Bab 1 | Bab 2-3 | Bab 4-5 | Bab 6 | Bab 7-8 | Bab 9-10 | Bab 11-12
Bab VI Pertemuan Anggota
Pasal 12 Macam Pertemuan
Pertemuan-pertemuan dalam IDXC terdiri atas :
1. Temu Anggota - diselenggarakan untuk tingkat nasional.
2. Temu Pendengar - pertemuan bersifat umum, di mana anggota maupun semua pendengar radio, maupun yang berminat dapat menghadirinya.
3. Temu Khusus - diselenggarakan dalam keadaan yang mendesak.
4. Temu Daerah - diselenggarakan pada tingkat daerah atau perwakilan menurut kebutuhan.
5. Jika dipandang perlu, dimungkinkan jenis pertemuan lain, baik yang bersifat intern maupun umum.
Pasal 13 Sifat Pertemuan
1. Temu Anggota :
a. Temu Anggota merupakan forum tertinggi dalam IDXC, yang diselenggarakan paling lambat satu kali dalam tiga tahun.
b. Temu Anggota menetapkan Anggaran Dasar dan Anggaran Rumah Tangga.
c. Temu Anggota memilih dan mengangkat Badan Pengurus.
d. Temu Anggota meminta pertanggungjawaban Badan Pengurus.
2. Temu Pendengar :
a. Temu Pendengar merupakan forum jumpa muka antar pendengar radio, tanpa memandang dari kelompok atau organisasi manapun, untuk membina keakraban sesama pendengar radio, yang diselenggarakan secara berkala, di mana Indonesian DX Club menjadi penyelenggara.
b. Temu Pendengar menampung aspirasi para anggota yang hadir, dalam hal ada kaitannya dengan stasiun radio, penyelenggara akan meneruskan kepada yang bersangkutan.
c. Jika dipandang perlu, dalam hal-hal tertentu, Temu Anggota dapat dilakukan bersamaan waktunya dengan Temu Pendengar.
3. Temu Khusus :
a. Temu Khusus diselenggarakan dalam keadaan yang mendesak dan sewaktu-waktu dapat dilaksanakan atas usul seorang atau sekelompok anggota, dalam hal Badan Pengurus atau sekelompok anggota melakukan penyimpangan atau pelanggaran terhadap Anggaran Dasar dan / atau Anggaran Rumah Tangga.
b. Temu khusus harus disetujui dan dihadiri oleh seluruh dan / atau sebagian anggota Badan Pengurus.
4. Temu Daerah :
a. Temu Daerah diselenggarakan oleh perwakilan atau anggota daerah dalam jangka waktu tertentu, tergantung dengan kebutuhan.

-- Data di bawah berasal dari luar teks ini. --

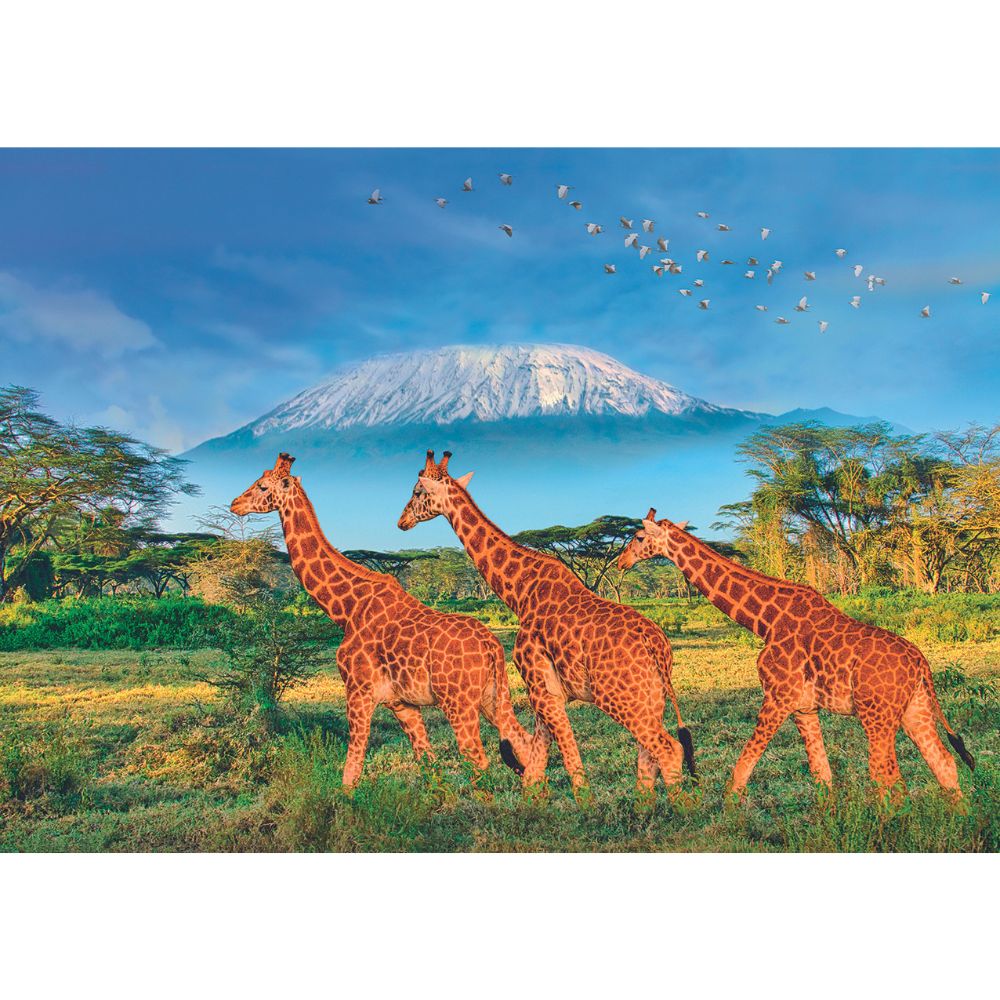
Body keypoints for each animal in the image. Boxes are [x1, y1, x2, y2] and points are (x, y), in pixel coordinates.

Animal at [229, 453, 532, 789]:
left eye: (262, 485)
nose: (235, 504)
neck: (346, 609)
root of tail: (492, 646)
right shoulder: (402, 704)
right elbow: (428, 764)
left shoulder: (358, 691)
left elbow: (351, 772)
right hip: (495, 696)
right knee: (524, 742)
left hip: (459, 703)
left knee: (479, 759)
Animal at [396, 450, 696, 802]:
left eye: (417, 491)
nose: (401, 521)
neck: (520, 593)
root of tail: (656, 645)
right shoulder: (543, 691)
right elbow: (535, 769)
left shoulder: (543, 690)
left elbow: (570, 765)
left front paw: (584, 805)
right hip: (651, 694)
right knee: (648, 754)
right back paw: (643, 806)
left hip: (618, 695)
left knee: (668, 749)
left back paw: (683, 809)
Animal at [618, 510, 976, 798]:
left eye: (638, 537)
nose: (621, 562)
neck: (765, 621)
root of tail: (921, 664)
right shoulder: (804, 707)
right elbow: (822, 774)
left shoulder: (778, 696)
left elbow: (742, 769)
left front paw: (729, 817)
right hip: (915, 708)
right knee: (944, 763)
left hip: (878, 714)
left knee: (888, 776)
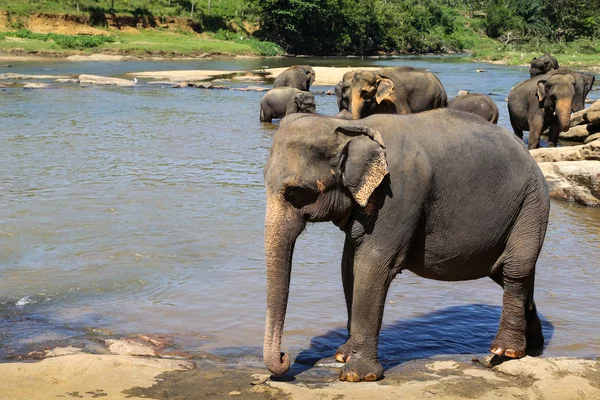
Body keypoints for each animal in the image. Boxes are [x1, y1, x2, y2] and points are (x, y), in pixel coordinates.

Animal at [262, 109, 548, 382]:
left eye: (295, 192)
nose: (286, 357)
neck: (351, 126)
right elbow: (348, 266)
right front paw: (343, 355)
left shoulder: (398, 192)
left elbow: (372, 265)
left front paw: (357, 374)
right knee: (510, 272)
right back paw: (532, 348)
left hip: (531, 202)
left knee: (515, 269)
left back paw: (504, 351)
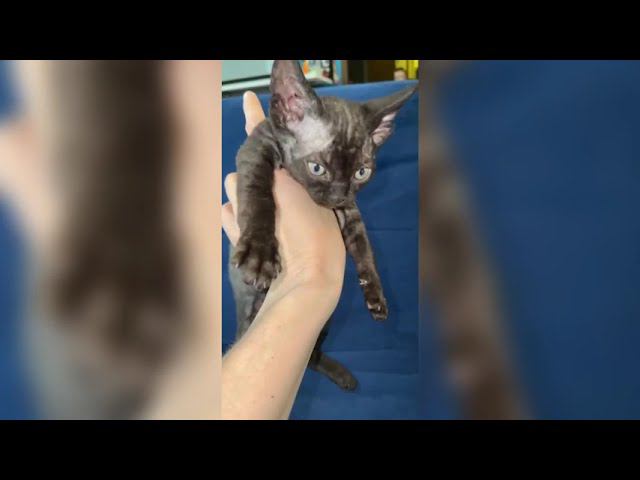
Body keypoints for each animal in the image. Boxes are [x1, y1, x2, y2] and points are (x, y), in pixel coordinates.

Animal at [229, 60, 416, 390]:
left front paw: (375, 294)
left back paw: (339, 373)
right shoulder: (256, 146)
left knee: (310, 356)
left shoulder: (349, 211)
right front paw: (259, 252)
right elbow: (257, 190)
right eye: (318, 168)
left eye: (361, 173)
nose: (339, 194)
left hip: (324, 321)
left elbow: (364, 246)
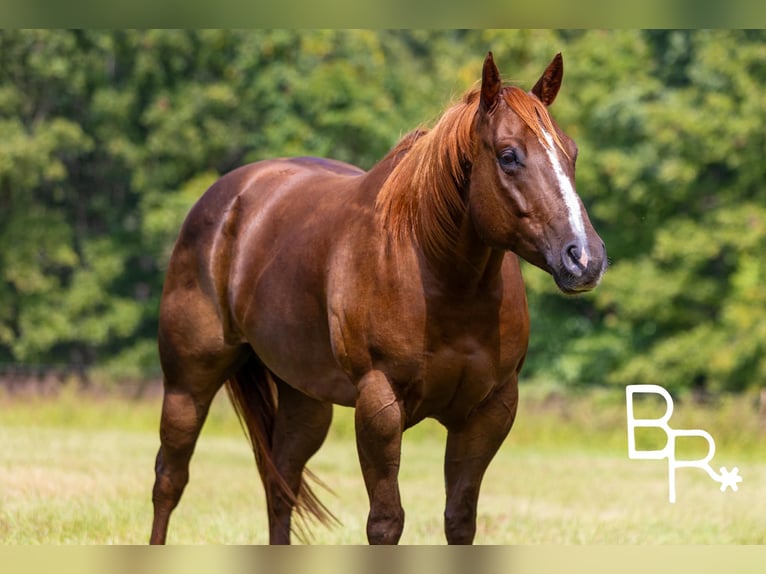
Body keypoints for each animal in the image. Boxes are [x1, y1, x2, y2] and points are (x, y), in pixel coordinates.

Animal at [149, 51, 607, 545]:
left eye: (571, 152)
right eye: (508, 156)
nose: (585, 258)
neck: (442, 280)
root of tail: (228, 197)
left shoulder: (490, 411)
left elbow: (460, 520)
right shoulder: (379, 406)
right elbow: (386, 523)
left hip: (304, 399)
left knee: (280, 484)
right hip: (187, 385)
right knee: (170, 479)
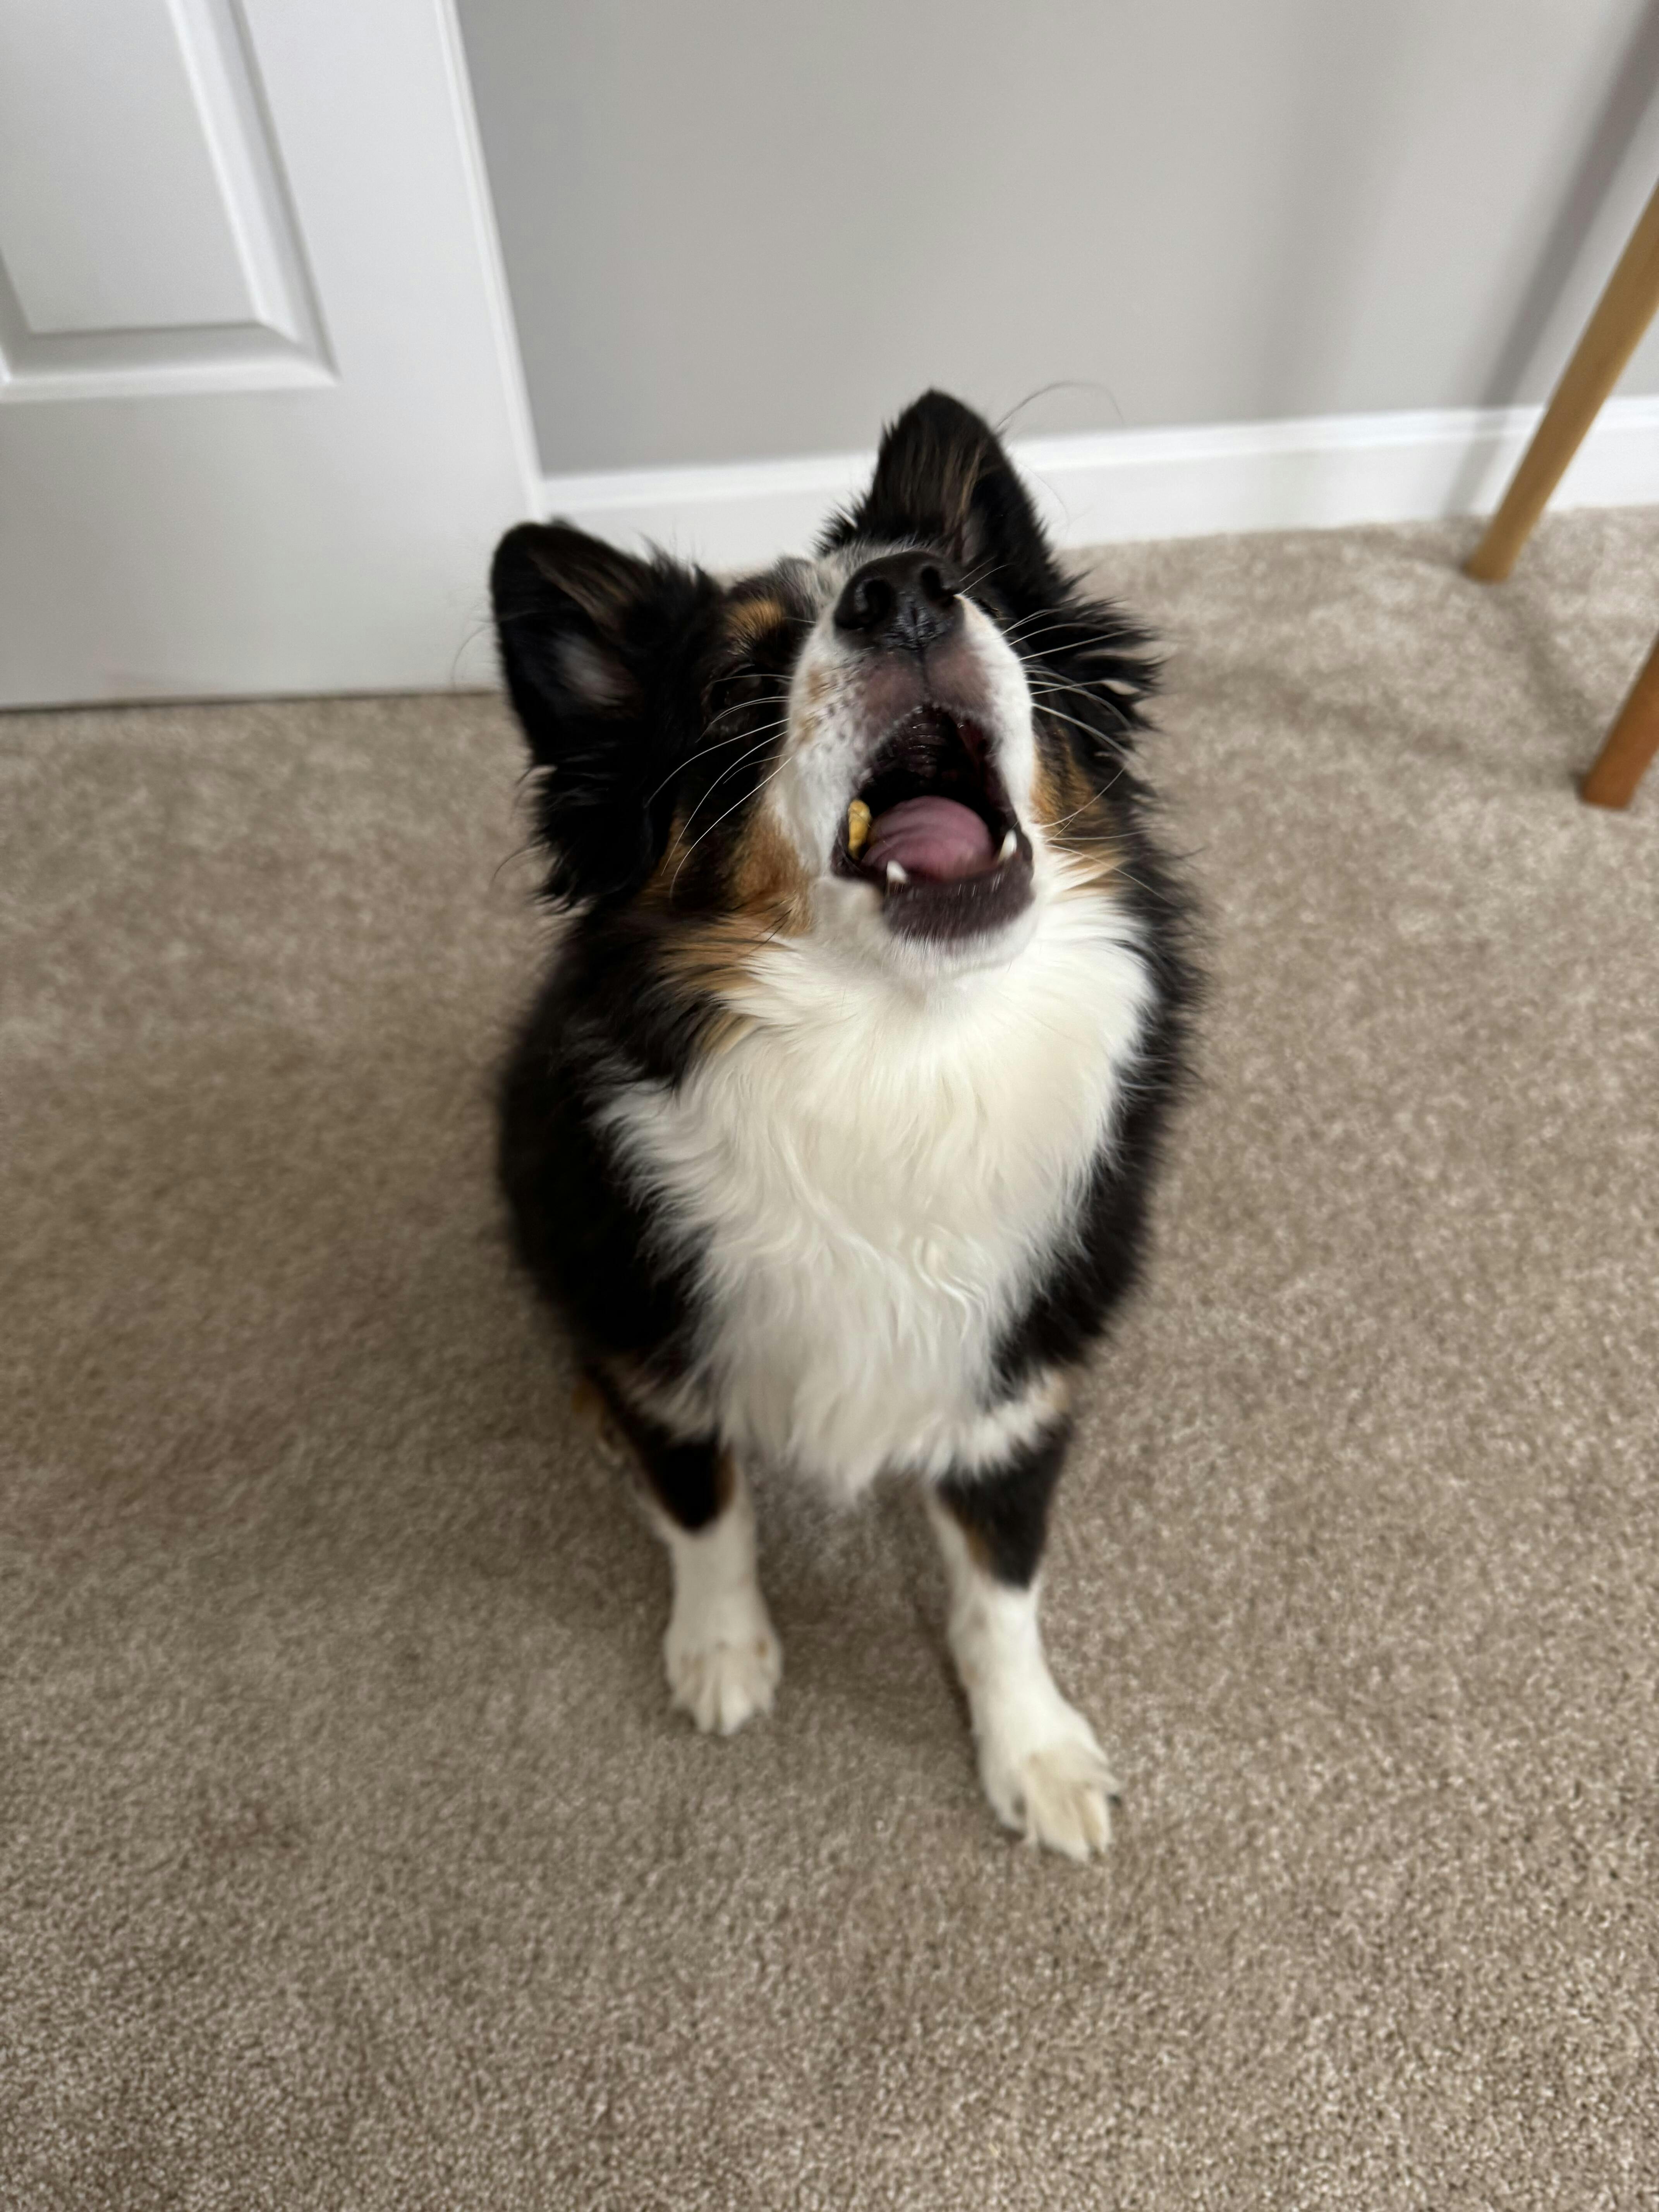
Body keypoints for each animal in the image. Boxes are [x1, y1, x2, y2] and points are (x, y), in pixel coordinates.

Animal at [491, 392, 1193, 1859]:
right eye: (735, 688)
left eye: (978, 593)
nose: (904, 594)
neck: (899, 1059)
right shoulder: (663, 1343)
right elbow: (706, 1508)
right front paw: (720, 1650)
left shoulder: (1015, 1390)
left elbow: (1000, 1588)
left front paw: (1034, 1750)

b. Temu Daerah harus disetujui atau sepengetahuan Badan Pengurus.
Pasal 14 Temu Anggota
1. Temu Anggota mempunyai kekuasaan dan wewenang tertinggi dalam organisasi.
2. Temu Anggota diselenggarakan paling lambat 3 (tiga) tahun sekali, dengan materi acara :
a. Laporan Badan Pengurus, khususnya mengenai pertanggungjawaban masalah keuangan dan jalannya organisasi, maupun hal-hal lainnya yang dipandang perlu.
b. Pemilihan Badan Pengurus baru.
c. Selain pasal 14 ayat 2, Badan Pengurus berhak mengadakan Temu Anggota setiap kali bila dipandang perlu. Mengenai hal ini diatur khusus dalam Anggaran Rumah Tangga.
Pasal 15 Hak dan Kewajiban Pertemuan
1. Semua anggota mempunyai hak suara, hak bicara dan mengeluarkan pendapat, untuk dipertimbangkan dalam Temu Anggota tersebut.
2. Temu Anggota dipimpin oleh ketua atau wakil ketua. Dalam hal ketua atau wakil ketua berhalangan hadir, maka anggota Badan Pengurus lainnya memilih seorang di antara mereka untuk memimpin Temu Anggota.
Pasal 16 Keputusan Pertemuan
1. Semua keputusan Temu Anggota tidak boleh bertentangan dengan Anggaran Dasar atau Anggaran Rumah Tangga.
2. Keputusan diambil berdasarkan musyawarah untuk mufakat.